- BRIEF 1 -
In the commentary on WWE's Raw Supershow, who was Randy Orton's opponent in a squash match?
- BRIEF 2 -
Extend the commentary on WWE's Raw Supershow with a few more paragraphs that pick up after its final words, "Oh boy."

Taking Raw and making it Super could really have been something you didn’t want to miss. Unfortunately, as per usual, WWE has managed to take something which seems like a tremendous idea and transform it into something mediocre. There doesn’t seem to be any company in the world that succeeds as frequently as WWE does at taking something that could be awesome and making it typical. I think they’ve managed to prove that over the past few years. If you’d have told me five years ago that Bret Hart and the Rock would return I’d have been elated. I’d be thinking WWE had turned the right corner, that these two storylines could really blow the roof off. The last thing I’d have thought was that Bret Harts return would have went over like an anvil and that the Rock would come back to work a mediocre program with John Cena.

Who knew that CM Punk would walk out on Raw and say so many things that fans had been thinking for so long only for it to be forgotten the next week? Someone still has to explain to me why a massive storyline was built around this guy leaving the company with the title only to see him leave for a week. People had been clamoring for the return of Triple H and yet it doesn’t seem like his return has made a lick of difference in the horrendous nature of the program other than the fact that we get to see him come out and talk for a few segments on every show. Kevin Nash, who once galvanized the wrestling world with the nWo comes out to the ring looking about as interested in being there as I do waiting in line at the DMV. Textgate, which was this intriguing storyline with multiple suspects, turns out to be “Nash texted Nash” which makes sense to someone, somewhere, I’m sure. But, keep in mind, there are people out there who think Jersey Shore is a good show so that doesn’t add a lot of credence to this blunder.

The Supershow has delivered to us several “exciting” things. Live, on Monday Night, we’ve gotten to see Randy Orton in a squash match against Heath Slater, Teddy Long making eight man tag matches because apparently, aside from Triple H and the seemingly forgotten Anonymous General Manager, he also has the power to make matches. Who could forget the amazingly intriguing, hand-shakingly excited clash between WWE Tag Team Champions, Kofi Kingston and Evan Bourne (I will not call them “Air Boom.” It sounds like an action performed in the bathroom of an airplane) take on the formidable team of… Jinder Mahal and the Great Khali. Well this is living up to be everything we’d thought it could be, right? Oh boy.

- DATA -
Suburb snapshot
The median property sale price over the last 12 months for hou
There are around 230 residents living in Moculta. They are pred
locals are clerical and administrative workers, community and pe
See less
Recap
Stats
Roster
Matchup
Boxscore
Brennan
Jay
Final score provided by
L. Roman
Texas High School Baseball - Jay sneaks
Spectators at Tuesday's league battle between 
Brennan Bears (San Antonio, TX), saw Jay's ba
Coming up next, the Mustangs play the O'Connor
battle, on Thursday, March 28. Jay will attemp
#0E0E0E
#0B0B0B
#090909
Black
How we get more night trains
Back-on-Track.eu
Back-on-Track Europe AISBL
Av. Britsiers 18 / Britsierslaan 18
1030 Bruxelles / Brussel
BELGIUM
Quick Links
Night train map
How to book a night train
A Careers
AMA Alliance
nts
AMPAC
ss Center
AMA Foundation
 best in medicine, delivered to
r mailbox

- ANSWER AREA 1 -
Heath Slater.

- ANSWER AREA 2 -
So aside from a few random Smackdown stars thrown into Raw what have we gotten? The same show, the same poor writing, the same half-assed booking. What exactly did they think this was going to do? You can change your show into a Supershow, or change the name of your company completely (*cough*TNA*cough*) but if you’re not going to actually change what you’re doing it is going to be completely meaningless. The idea of ending the brand split could have been something major but if they ever do decide to completely end it on all shows I think they’ve taken some dangerous steps towards damaging that concept by making Raw a “Supershow.” I suppose I should start rebranding my old columns as “Supercolumns” and that will magically make them better than they were to start out with, right?

What could make a Supershow super? How about new matches, exciting storylines, fresh rivalries? Maybe we could see Randy Orton wrestle someone who he hasn’t wrestled before in a match that takes longer than two minutes and actually makes a difference as applies to the Raw superstars? Maybe, just maybe, we could get a wrestling show that actually makes us want to keep watching? The NFL season is opening and WWE didn’t even try to do a single thing to make any NFL fans feel like they might be missing something if they tuned out next week. I don’t watch football but even I am not sure what I’m supposed to be tuning in to see. Hell, they didn’t even announce the main event on Monday until five minutes before it was happening. Some Supershow, huh?

You can slap the word “Super” in front of anything you want but that doesn’t actually mean anything. To make Raw “super” you’re going to have to make it more than it already is, and that shouldn’t be complicated because it currently isn’t much of anything. Right now I’d be happy just for Raw to be good. Maybe that is the platform they should have aimed for first. Monday Night Raw: Good Show. I’ll take a good show over a supershow any day, at least, if this is what a supershow has in store for us. A Good show.. what a novel idea.